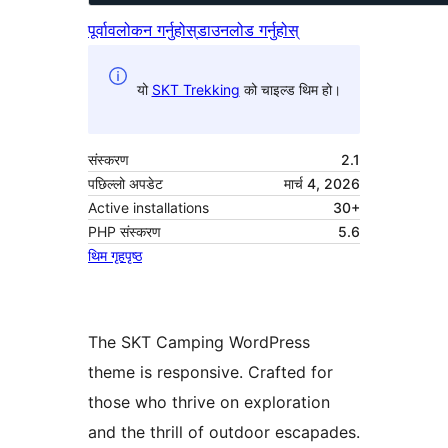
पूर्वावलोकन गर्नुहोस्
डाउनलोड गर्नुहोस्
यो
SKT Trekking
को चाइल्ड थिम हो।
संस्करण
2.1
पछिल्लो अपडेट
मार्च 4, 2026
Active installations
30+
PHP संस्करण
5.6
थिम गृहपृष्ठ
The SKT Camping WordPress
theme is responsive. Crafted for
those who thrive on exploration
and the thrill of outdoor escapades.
==================================================
If a record above holds a picture, leave the picture out and write out everything else exactly.

▸ FINISHED TASK:
पूर्वावलोकन गर्नुहोस्
डाउनलोड गर्नुहोस्
यो
SKT Trekking
को चाइल्ड थिम हो।
संस्करण
2.1
पछिल्लो अपडेट
मार्च 4, 2026
Active installations
30+
PHP संस्करण
5.6
थिम गृहपृष्ठ
The SKT Camping WordPress
theme is responsive. Crafted for
those who thrive on exploration
and the thrill of outdoor escapades.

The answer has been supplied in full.